### Records for processing:
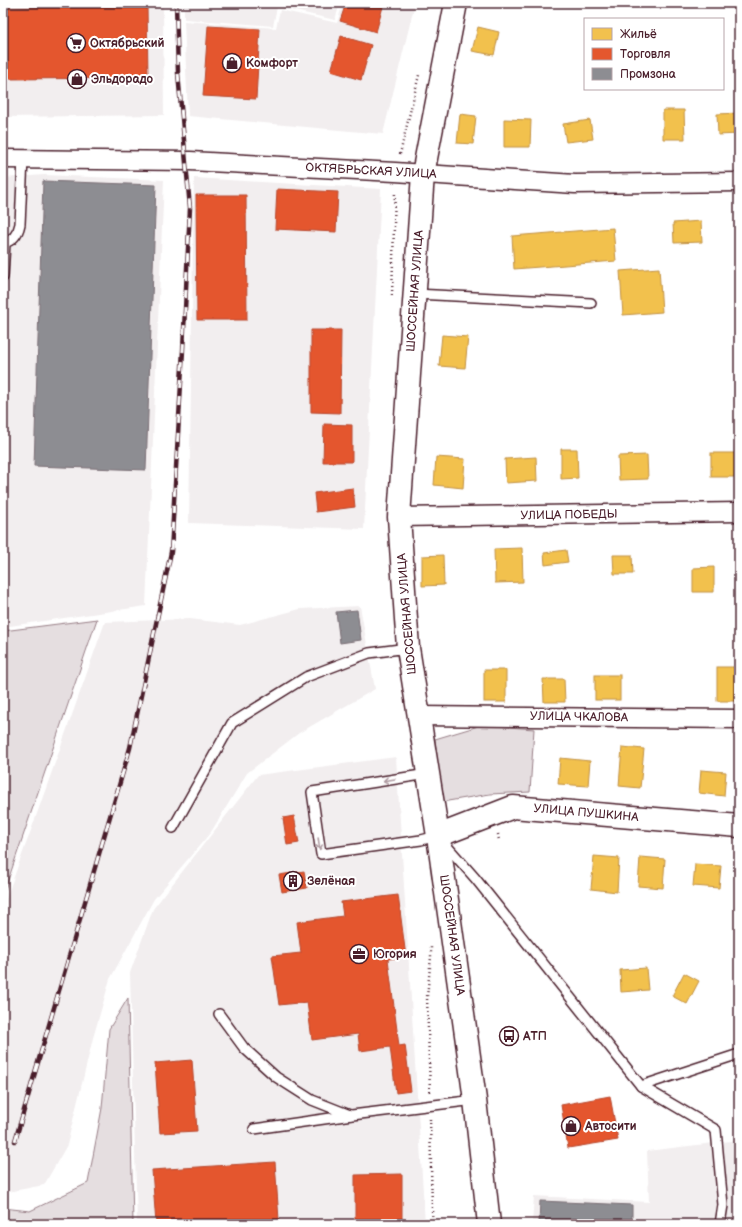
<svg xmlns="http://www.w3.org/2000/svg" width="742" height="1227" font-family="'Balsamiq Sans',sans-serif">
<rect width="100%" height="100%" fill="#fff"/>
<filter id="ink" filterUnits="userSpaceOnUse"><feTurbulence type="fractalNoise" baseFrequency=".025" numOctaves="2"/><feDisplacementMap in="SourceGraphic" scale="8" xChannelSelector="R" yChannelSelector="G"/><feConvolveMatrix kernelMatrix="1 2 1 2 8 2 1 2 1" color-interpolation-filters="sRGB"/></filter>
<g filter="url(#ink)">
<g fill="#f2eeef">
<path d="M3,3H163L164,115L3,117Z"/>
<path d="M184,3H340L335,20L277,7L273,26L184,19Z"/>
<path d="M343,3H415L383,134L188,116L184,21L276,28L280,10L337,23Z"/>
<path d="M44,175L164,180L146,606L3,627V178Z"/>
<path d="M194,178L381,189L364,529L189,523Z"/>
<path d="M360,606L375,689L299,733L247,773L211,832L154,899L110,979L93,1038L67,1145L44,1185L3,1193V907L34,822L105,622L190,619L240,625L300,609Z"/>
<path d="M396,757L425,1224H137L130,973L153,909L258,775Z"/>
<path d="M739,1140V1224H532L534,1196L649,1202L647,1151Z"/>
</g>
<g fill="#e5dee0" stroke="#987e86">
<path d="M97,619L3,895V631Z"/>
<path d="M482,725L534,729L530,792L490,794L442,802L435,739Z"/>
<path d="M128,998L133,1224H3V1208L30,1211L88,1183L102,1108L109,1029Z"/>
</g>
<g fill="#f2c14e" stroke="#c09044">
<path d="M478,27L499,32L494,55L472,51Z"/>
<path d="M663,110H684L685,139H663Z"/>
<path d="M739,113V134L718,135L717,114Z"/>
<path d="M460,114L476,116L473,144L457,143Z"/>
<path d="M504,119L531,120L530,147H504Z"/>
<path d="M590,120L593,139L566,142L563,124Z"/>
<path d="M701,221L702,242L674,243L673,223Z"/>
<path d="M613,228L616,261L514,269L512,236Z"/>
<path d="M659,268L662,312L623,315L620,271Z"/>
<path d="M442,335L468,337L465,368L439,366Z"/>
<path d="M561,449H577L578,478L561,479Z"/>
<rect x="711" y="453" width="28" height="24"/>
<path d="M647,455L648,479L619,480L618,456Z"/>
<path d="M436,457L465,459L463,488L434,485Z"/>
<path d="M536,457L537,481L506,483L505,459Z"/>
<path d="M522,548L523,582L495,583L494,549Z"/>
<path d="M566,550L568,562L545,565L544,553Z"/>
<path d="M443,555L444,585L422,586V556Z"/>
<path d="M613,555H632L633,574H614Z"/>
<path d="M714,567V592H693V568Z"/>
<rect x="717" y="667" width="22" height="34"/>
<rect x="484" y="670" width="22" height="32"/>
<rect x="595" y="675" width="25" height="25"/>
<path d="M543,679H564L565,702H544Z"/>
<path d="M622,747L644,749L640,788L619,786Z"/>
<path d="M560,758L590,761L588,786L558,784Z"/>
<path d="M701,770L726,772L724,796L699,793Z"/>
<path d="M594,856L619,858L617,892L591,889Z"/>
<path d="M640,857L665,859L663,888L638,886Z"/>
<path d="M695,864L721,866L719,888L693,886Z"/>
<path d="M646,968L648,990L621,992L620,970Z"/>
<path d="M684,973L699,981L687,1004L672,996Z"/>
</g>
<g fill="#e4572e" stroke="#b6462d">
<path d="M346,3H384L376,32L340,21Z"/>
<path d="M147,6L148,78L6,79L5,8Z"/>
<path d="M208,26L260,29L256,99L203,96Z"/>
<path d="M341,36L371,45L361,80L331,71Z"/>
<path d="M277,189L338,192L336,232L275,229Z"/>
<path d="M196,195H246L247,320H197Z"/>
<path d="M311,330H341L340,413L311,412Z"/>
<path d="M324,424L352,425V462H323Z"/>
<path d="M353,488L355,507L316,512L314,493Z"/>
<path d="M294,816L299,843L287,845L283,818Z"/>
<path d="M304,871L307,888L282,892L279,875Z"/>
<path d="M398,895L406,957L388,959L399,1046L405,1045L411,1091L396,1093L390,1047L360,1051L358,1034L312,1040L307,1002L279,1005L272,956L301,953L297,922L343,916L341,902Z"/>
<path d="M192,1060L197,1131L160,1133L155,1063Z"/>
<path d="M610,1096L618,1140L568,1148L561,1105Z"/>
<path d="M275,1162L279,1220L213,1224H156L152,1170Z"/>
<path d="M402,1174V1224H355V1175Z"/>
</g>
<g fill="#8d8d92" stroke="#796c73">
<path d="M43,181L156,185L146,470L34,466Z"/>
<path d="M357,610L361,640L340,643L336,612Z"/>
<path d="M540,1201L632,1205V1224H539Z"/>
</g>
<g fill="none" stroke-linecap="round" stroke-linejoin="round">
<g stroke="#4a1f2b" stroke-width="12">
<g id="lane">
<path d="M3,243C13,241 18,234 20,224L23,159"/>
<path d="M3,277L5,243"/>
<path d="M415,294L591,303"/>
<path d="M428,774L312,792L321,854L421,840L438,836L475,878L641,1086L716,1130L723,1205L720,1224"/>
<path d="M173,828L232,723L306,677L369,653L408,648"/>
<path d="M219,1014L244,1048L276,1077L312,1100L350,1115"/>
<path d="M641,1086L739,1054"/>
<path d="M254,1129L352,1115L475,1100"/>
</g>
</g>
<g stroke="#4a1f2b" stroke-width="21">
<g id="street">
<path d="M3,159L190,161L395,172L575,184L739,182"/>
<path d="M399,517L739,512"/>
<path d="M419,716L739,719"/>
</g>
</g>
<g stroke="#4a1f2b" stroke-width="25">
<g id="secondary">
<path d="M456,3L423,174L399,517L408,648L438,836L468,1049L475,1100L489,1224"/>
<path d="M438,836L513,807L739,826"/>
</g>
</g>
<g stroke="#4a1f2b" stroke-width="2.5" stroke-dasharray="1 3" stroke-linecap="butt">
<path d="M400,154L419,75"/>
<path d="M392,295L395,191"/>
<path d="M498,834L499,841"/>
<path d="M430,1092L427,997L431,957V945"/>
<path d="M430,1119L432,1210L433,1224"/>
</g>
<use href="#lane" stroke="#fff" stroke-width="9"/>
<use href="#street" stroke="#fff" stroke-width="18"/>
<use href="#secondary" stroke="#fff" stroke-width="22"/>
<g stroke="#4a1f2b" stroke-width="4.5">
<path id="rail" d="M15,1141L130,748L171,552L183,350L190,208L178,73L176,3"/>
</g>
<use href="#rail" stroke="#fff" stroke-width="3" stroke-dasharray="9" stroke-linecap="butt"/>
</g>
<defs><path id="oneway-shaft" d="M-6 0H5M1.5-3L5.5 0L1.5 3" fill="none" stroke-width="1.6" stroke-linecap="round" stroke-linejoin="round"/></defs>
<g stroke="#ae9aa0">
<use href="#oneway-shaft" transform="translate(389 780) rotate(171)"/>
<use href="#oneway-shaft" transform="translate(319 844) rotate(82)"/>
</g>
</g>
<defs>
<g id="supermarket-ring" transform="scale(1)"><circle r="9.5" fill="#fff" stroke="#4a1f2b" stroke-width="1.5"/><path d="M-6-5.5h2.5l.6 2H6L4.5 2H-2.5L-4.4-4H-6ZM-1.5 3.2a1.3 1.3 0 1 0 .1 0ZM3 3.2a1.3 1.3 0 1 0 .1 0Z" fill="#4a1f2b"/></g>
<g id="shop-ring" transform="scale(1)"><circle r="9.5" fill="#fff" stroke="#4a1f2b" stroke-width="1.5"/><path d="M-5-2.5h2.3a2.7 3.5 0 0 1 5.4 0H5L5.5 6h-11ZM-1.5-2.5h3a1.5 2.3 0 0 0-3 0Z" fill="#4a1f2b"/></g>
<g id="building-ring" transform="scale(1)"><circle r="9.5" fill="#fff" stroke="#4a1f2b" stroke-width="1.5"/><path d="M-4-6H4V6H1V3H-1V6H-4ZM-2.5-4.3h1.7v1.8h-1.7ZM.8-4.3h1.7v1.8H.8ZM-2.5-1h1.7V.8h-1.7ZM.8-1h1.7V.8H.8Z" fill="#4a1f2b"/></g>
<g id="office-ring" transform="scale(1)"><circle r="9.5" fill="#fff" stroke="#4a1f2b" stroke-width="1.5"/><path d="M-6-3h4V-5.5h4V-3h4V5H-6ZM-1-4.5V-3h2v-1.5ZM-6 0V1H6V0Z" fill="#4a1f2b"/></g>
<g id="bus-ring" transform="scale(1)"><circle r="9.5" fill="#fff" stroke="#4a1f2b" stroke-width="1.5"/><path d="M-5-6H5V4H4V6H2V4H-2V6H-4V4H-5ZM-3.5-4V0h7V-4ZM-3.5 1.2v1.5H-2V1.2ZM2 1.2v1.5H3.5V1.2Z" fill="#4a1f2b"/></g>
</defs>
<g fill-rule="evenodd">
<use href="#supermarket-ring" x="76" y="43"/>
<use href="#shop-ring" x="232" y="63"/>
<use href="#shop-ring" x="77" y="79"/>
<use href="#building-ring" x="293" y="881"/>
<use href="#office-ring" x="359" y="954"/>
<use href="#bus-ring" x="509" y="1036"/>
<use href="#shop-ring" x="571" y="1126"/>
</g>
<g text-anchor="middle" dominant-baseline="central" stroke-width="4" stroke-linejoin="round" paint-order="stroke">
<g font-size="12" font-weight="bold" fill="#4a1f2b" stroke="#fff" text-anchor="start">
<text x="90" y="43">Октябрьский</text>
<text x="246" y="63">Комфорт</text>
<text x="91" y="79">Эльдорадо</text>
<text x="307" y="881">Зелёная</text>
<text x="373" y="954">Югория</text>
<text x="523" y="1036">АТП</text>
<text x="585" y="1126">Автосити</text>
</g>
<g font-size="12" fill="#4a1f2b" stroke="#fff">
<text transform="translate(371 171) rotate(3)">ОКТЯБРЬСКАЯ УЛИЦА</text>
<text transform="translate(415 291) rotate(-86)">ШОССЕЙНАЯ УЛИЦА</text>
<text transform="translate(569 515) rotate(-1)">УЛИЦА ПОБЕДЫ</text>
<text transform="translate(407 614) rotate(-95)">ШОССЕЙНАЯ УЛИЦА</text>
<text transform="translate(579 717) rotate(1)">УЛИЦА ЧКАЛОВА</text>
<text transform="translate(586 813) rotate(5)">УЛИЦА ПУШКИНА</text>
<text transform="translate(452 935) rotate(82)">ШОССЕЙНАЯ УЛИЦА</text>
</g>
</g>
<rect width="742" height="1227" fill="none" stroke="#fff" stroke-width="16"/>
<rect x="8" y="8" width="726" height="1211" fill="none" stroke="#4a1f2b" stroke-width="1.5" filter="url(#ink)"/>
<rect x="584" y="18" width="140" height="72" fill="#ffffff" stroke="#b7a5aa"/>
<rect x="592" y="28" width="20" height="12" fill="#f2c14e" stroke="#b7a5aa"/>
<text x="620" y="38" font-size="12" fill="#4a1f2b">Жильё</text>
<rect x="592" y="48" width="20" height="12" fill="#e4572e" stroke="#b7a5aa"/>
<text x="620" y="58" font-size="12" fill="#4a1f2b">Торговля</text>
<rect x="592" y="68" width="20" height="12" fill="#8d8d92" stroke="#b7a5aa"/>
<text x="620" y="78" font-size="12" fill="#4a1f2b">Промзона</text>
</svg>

### Your objective:
Every line above in which the word "anchor" is present must be copied into the answer.

### Result for this exercise:
<g text-anchor="middle" dominant-baseline="central" stroke-width="4" stroke-linejoin="round" paint-order="stroke">
<g font-size="12" font-weight="bold" fill="#4a1f2b" stroke="#fff" text-anchor="start">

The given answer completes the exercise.